Asch-Schahrastānī wurde in der kleinen Stadt Schahristān oder Schahristāna[3] an der Nordgrenze von Chorasan, nicht weit von Nasā am Rande der Karakum-Wüste im heutigen Turkmenistan geboren. Die Angabe seines Gesburtsjahrs mit 1086 stützt sich auf den biographischen Eintrag bei Ibn Challikān, der asch-Schahrastānīs Zeitgenossen as-Samʿānī zitiert.[4]

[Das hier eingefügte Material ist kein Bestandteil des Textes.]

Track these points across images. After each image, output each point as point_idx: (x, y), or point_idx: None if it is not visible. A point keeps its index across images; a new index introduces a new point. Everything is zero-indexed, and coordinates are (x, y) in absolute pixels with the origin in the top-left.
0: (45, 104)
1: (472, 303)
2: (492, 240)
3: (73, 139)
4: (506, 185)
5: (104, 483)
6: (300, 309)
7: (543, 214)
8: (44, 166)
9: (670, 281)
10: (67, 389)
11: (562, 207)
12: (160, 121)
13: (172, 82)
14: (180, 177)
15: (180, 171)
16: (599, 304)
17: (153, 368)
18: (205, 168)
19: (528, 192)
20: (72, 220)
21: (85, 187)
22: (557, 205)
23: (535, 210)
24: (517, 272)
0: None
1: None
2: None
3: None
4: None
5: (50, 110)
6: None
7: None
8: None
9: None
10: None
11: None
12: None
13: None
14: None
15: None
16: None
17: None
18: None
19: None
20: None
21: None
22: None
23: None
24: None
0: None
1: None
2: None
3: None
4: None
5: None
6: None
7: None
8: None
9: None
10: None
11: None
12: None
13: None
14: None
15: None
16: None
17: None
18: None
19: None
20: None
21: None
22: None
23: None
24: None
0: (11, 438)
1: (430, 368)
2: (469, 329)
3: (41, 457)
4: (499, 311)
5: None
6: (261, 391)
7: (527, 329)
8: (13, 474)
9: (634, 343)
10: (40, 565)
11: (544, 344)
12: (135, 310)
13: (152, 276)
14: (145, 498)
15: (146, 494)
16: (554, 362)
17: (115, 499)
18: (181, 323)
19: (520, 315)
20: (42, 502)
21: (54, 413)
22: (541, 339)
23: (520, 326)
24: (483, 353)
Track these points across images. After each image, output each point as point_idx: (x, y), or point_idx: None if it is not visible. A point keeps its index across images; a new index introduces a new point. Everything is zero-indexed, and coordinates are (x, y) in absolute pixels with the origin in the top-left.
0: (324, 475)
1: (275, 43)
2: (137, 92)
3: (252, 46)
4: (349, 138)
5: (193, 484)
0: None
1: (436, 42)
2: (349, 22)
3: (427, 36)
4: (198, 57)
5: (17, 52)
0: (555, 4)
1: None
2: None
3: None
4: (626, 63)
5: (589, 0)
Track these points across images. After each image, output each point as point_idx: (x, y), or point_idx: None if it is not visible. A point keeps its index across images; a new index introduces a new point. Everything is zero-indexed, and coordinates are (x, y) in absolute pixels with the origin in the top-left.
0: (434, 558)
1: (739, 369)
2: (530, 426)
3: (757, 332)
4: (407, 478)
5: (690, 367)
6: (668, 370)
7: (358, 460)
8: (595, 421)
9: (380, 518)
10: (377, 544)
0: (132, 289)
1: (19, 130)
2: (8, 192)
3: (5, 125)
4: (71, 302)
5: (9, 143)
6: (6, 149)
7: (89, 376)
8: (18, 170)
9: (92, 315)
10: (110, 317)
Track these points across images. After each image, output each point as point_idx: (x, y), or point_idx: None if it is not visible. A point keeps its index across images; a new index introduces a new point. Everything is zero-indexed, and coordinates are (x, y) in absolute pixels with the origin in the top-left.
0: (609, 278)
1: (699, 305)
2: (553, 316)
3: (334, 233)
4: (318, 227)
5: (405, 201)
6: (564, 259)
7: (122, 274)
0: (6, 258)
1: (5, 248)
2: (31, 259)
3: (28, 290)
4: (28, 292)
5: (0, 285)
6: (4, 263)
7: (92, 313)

Nach einer sehr umfassenden traditionellen Ausbildung wurde asch-Schahrastānī nach Nischapur geschickt. Dort begann er ein eingehendes Studium der islamischen Wissenschaften. Seine wichtigsten Meister waren zum größten Teil Schüler des Aschʿariten al-Dschuwainī (gest. 1085). In Koranexegese und in aschʿaritischem Kalām wurde er von Abū l-Qāsim Salmān ibn Nāsir al-Ansārī (gest. 1118) unterrichtet, der großen Einfluss auf ihn ausübte. Die Hadith-Gelehrsamkeit wurde ihm von Abū l-Hasan ʿAlī ibn Ahmad al-Madīnī (gest. 1100) vermittelt, und eine Ausbildung im schafiitischem Fiqh erhielt er bei Abū l-Muzaffar Ahmad ibn Muhammad al-Chawāfī (gest. 1106), einem Freund al-Ghazālīs und Qādī in Tūs, sowie bei Abū Nasr ʿAbd ar-Rahīm ibn Abī l-Qāsim ʿAbd al-Karīm al-Quschairī (gest. 1120), dem Sohn des bekannten Sufi-Autors al-Quschairī. Das Todesdatum von al-Madīnī kann hierbei als Terminus ad quem für asch-Schahrastānīs Ankunft in Nischapur gewertet werden.[4]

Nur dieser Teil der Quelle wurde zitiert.